What you think you know is the shaky foundation on which you try to build something. The photograph above, for example: I’ve always thought the dark-haired girl on the left was my mum. She looks like photographs of me as a child. But my mum was born in 1926 and these girls now seem a bit old-fashioned for girls in, say, 1938, which was when the image would have been taken if my mum was about 12. It’s a postcard. Did people still do that in the late 1930s? I have a few photographs-as-postcards from my dad’s family, taken (I know) in the very early years of the 20th century. So who knows? Maybe that girl is my mother’s mother. Maybe there was a connection between the house she was raised in (a widow who took in foster children) and her biological mother. I’ve already found names on a list that suggests that the foster mother’s late husband knew the father of the woman my mother’s biological father married.

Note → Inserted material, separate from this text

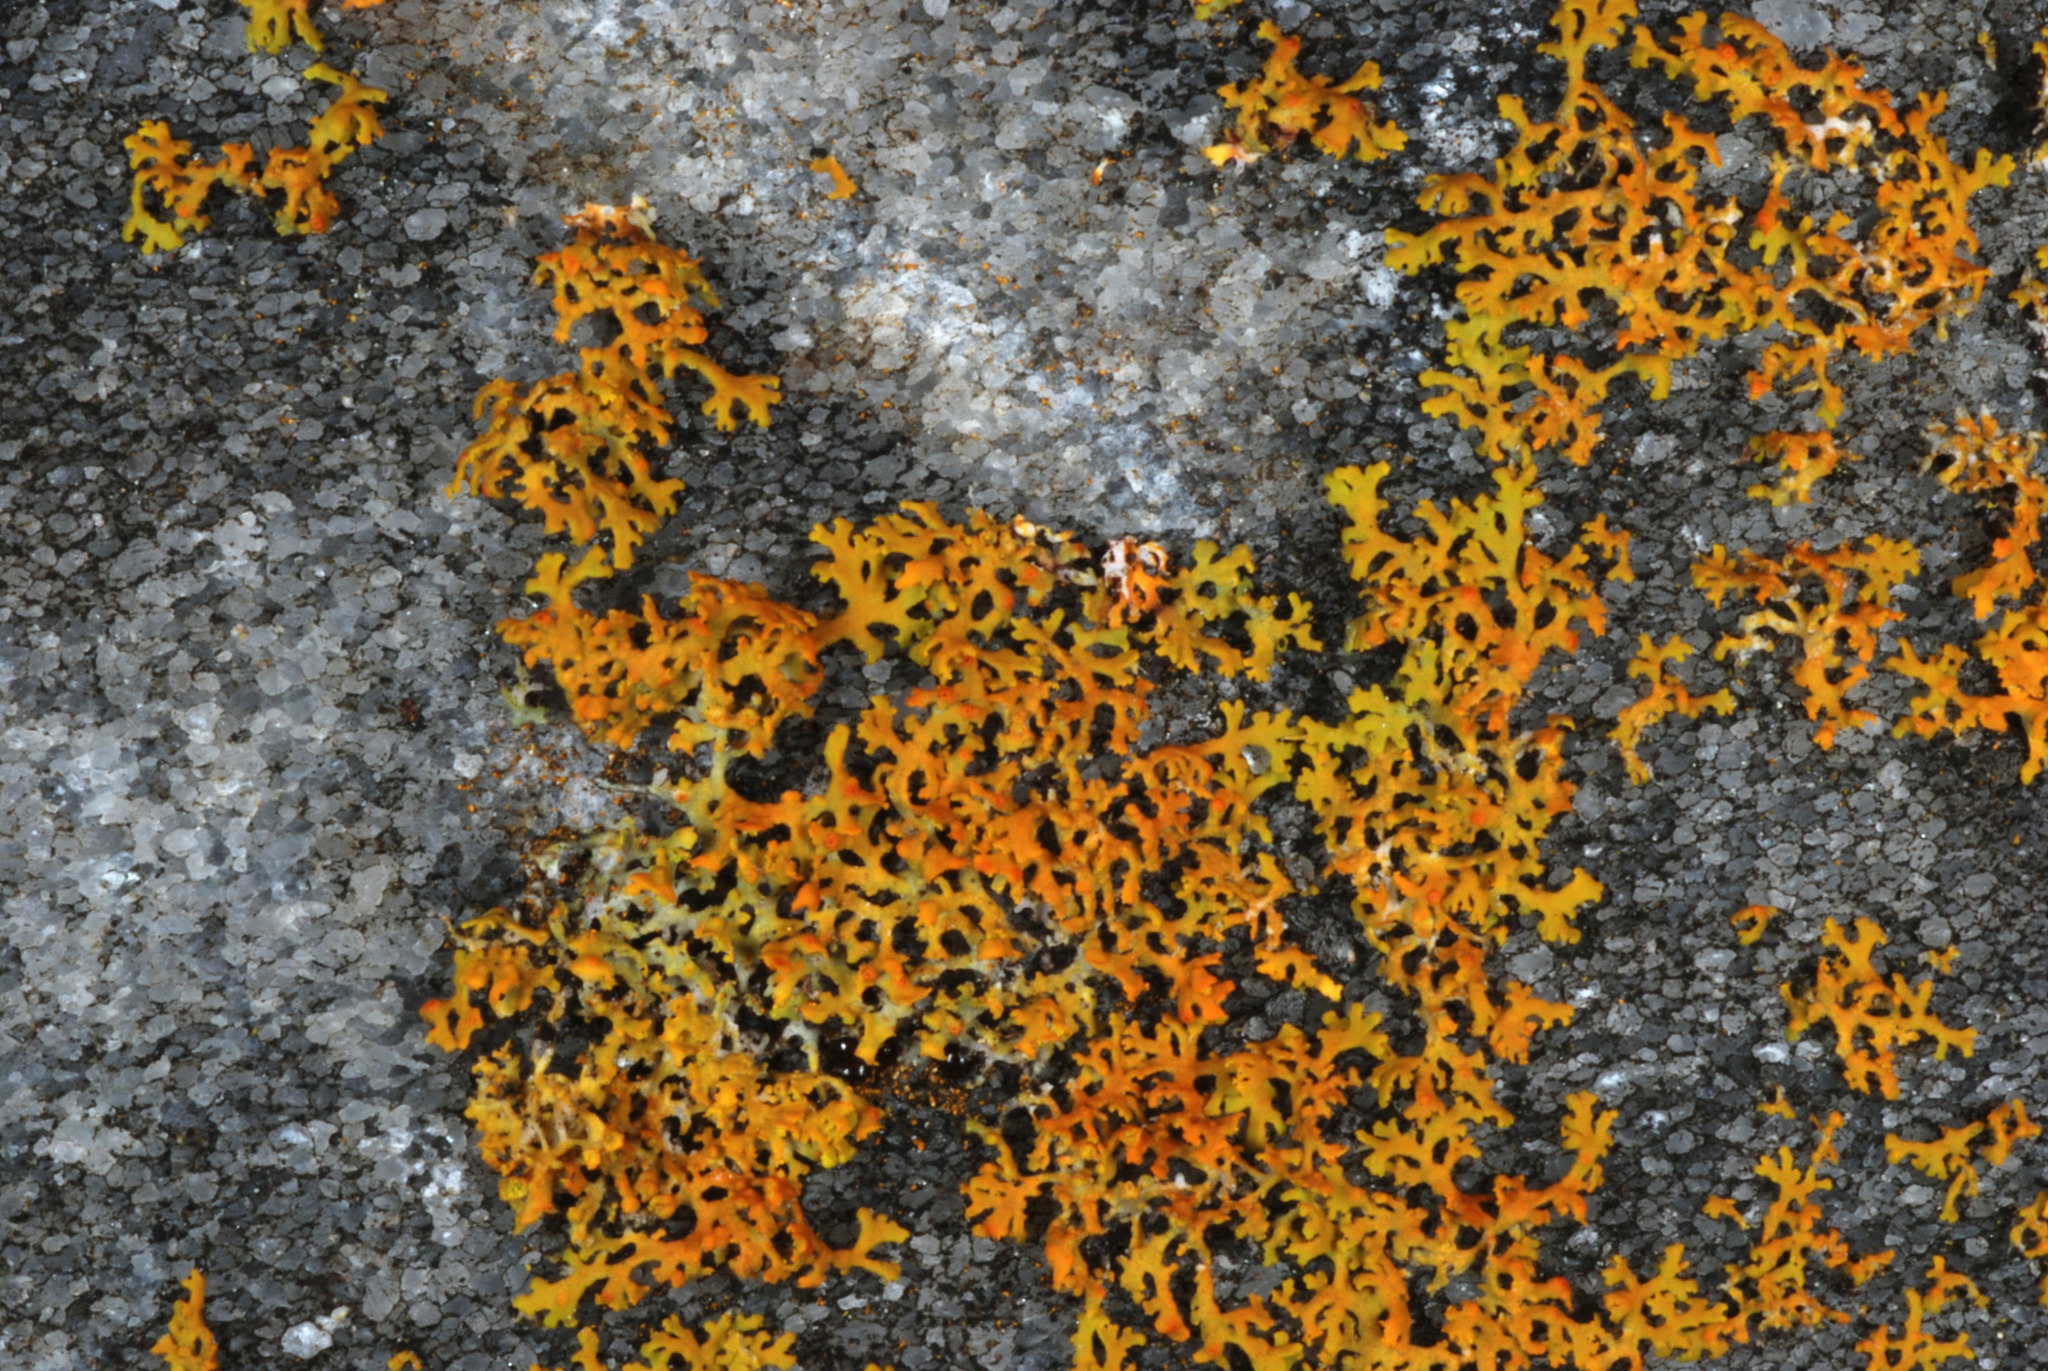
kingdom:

Yes, the knot-work does become more complex the more you try to tease it apart. That’s the nature of stories across time and continents.
Does any of it matter? In Euclid’s Orchard, I said this about my mum:
At the Foundling Museum, a spyglass, a hairpin, the handle of a penknife. Padlocks, a tiny black hand pierced with a hole for a ribbon, a handful of coins, pierced, notched, worn thin by thumbs stroking, stroking, stored in the archives. I have My Sin,a tweed coat, a memory of Mrs.Nobody on her chair in the kitchen. I have a hole on my sleeve the shape of a heart but no scrap to match it with and the sound of a creek running underground on its way to the sea,with everything of my mother in it, and nothing. I have every regret for the way her life began, and ended, a motherless child, so far, so far from her home, no one looking for her in the listservs, among the dry records of Vital Statistics, no one, no one but me, my face against the glass case of all those unclaimed tokens, those stories begun perhaps in love and ending in sorrow.
And stubbornly, I want to make sense of her story, even though she will never know I’ve tried.